We could then take a little bit from each of them and give it to Consumer 2, making them all strictly better off than they had been at the replication of ((5, 5),(6 − √ 5, 6 − √ 5)).

#### For concreteness let us give a numerical answer. The total endowment of Consumers 1, 2, and 3 is   经济学练习代写

2 × (5, 1) + (1, 5) = (11, 7).

We want Consumer 2 to receive a bit more than

(6 − √ 5, 6 − √ 5) (3.764, 3.764)

so lets try (3.8, 3.8), which will give Consumer 2 a utility of 3.8 which is greater than u2(6 − √ 5, 6 − √ 5).

That leaves (11 3.8, 7 3.8) = (7.2, 3.2) left for Consumers 1 and 3, which we split equally between them, giving each (3.6, 1.6) and each a utility of 3.6 × 1.6 = 5.76, which is greater than the utility of 5 that they receive from (5, 5).

This illustrates an interesting fact. Recall that the core of the economy consists of all allocations such that no coalition of consumers can make all its members better off by redistributing the initial endowment of just the members of the group. What we’ve seen is that if we replicate the economy some points that were in the core of the original economy are no longer in the core of the replicated economy. In fact, for any allocation that is not an equilibrium allocation there is some number k of replications of the economy such that if the economy is replicated k times then that allocation is not in the core of the economy. Loosely we say that as the economy becomes large the core of the economy shrinks to the set of competitive allocations.

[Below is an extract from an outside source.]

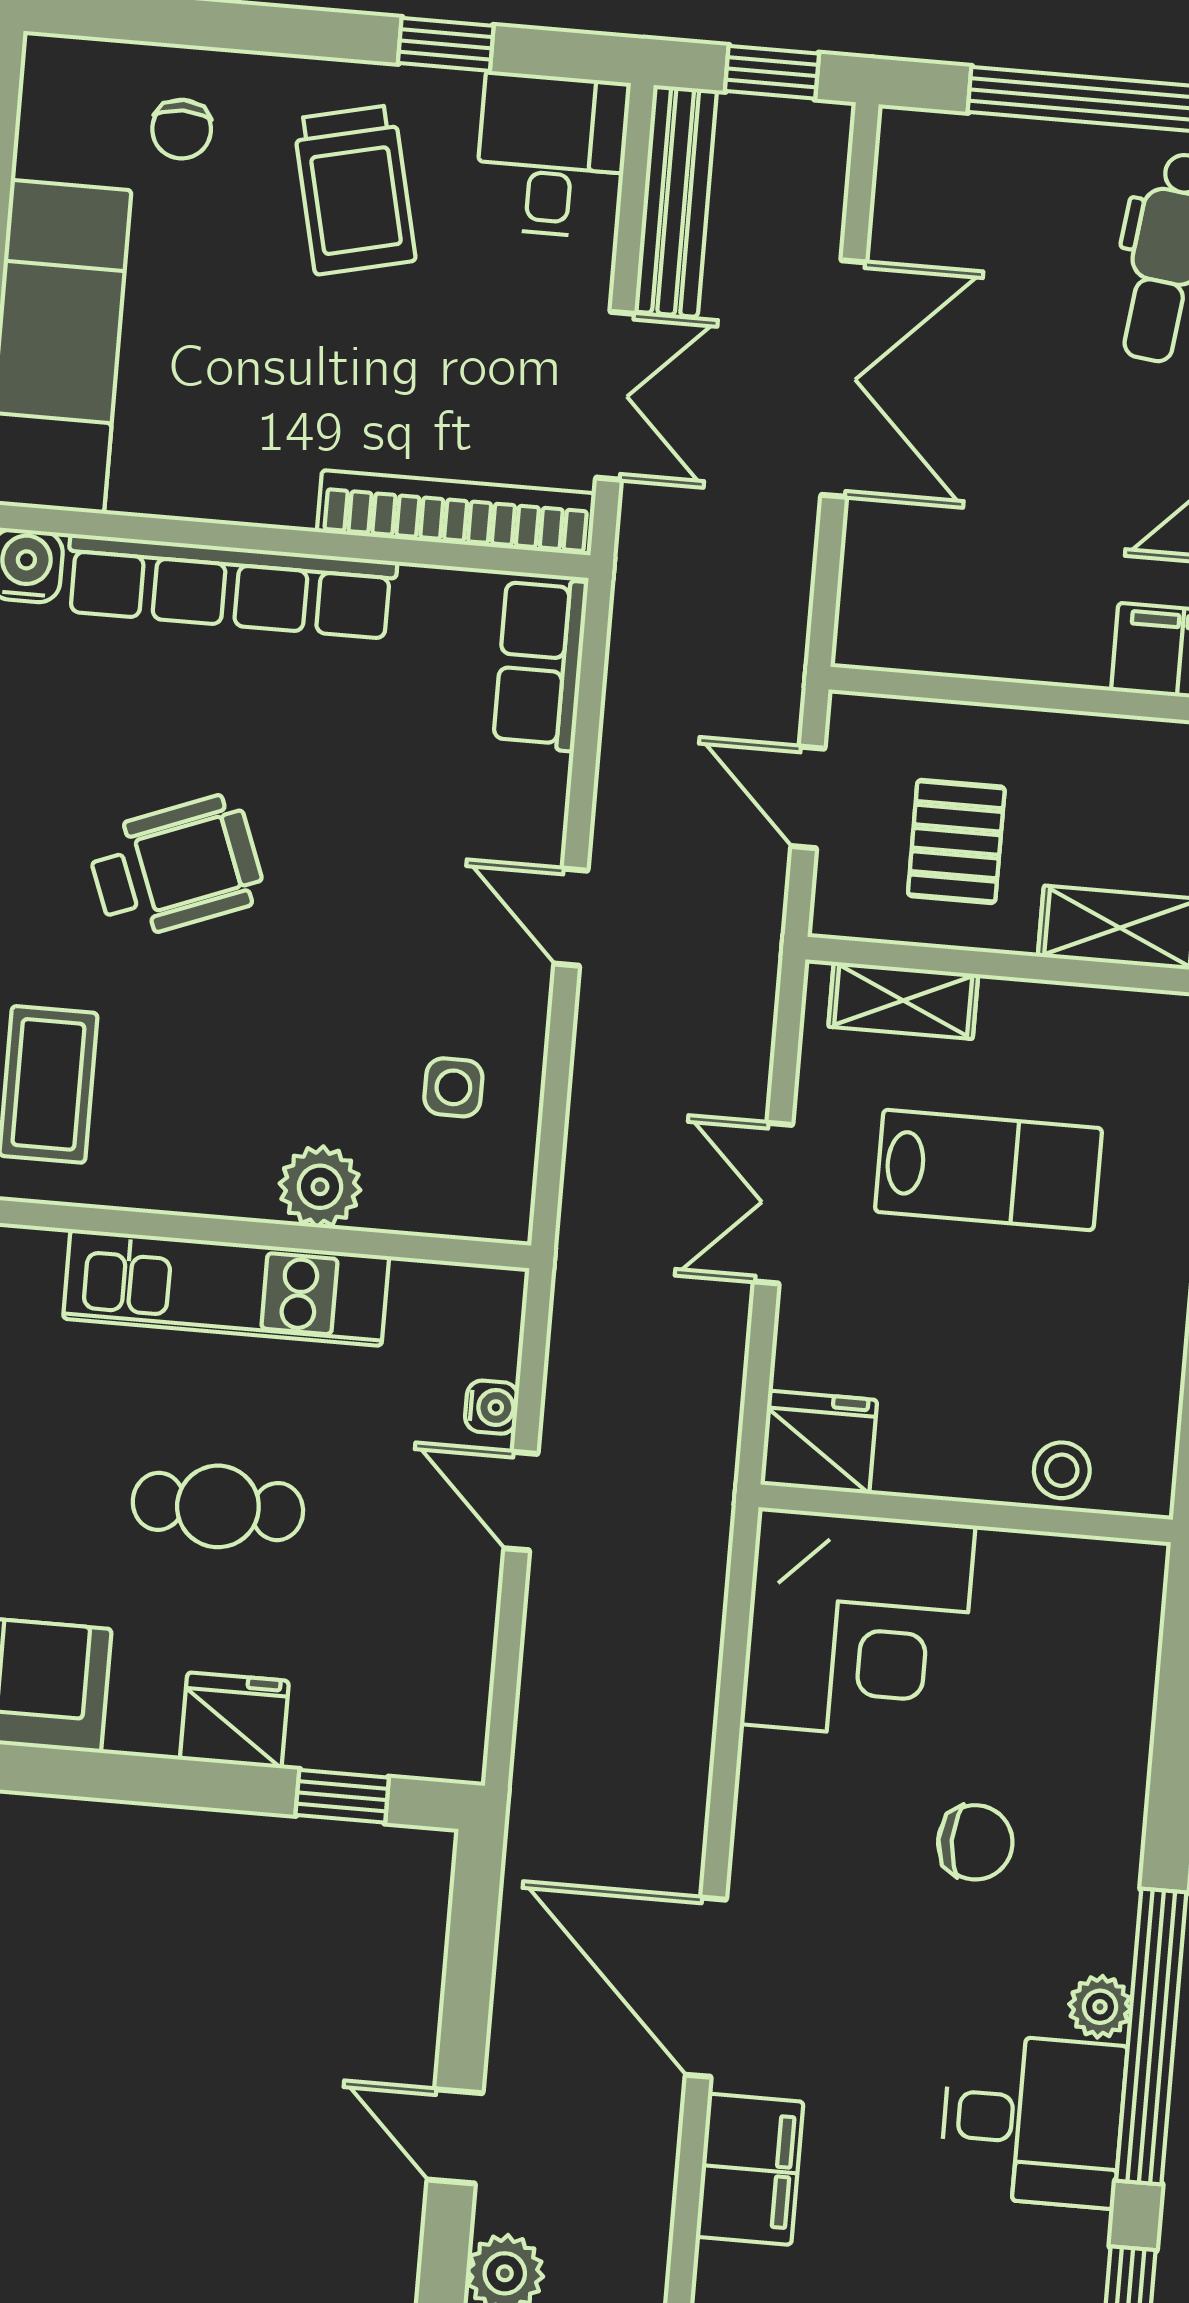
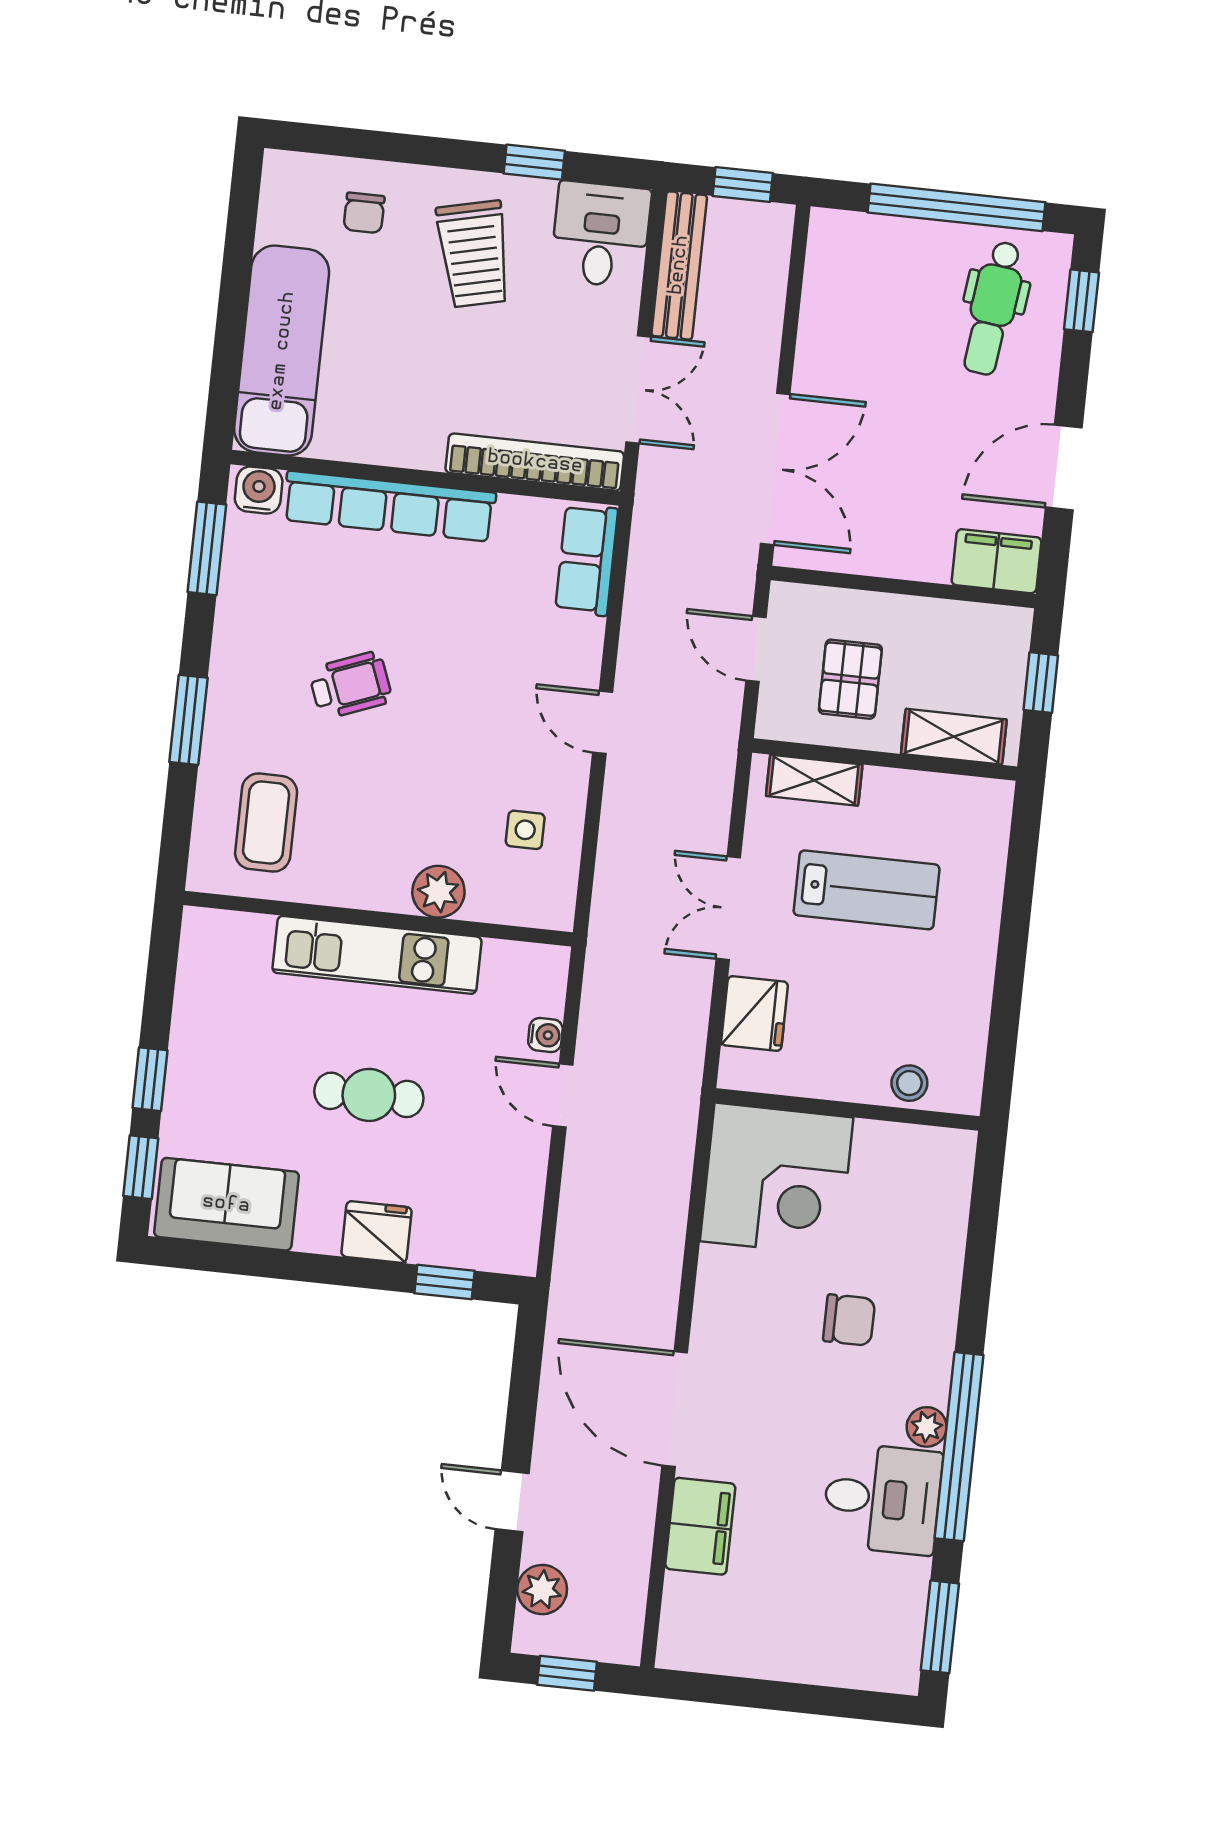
double door: (844, 379) -> (775, 469), moved
wheelchair: (176, 867) -> (350, 685), width x0.73, depth x0.73
fridge: (819, 1442) -> (755, 1014), moved, turned 90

### Exercise 11.    经济学练习代写

Prove the Theorem 2 from Module 11.2. [This is essentially the same as the proof of the First Welfare Theorem, but for all coalitions, not just the grand coalition N. You do need to be careful that we are not assuming local nonsatiation and the definition of blocking (by coalition N) is stronger than the notion of Pareto improving (and so the requirement that the allocation not be blocked by coalition N is weaker than the requirement that the allocation be Pareto efficient.]

### Exercise 12.

Give a definition of a coalition weakly blocking a feasible allocation that is more similar to the way we have defined Pareto improving, and a corresponding notion of the strict core. Show that if every consumer’s preferences are locally nonsatiated then the strict core and the core coincide.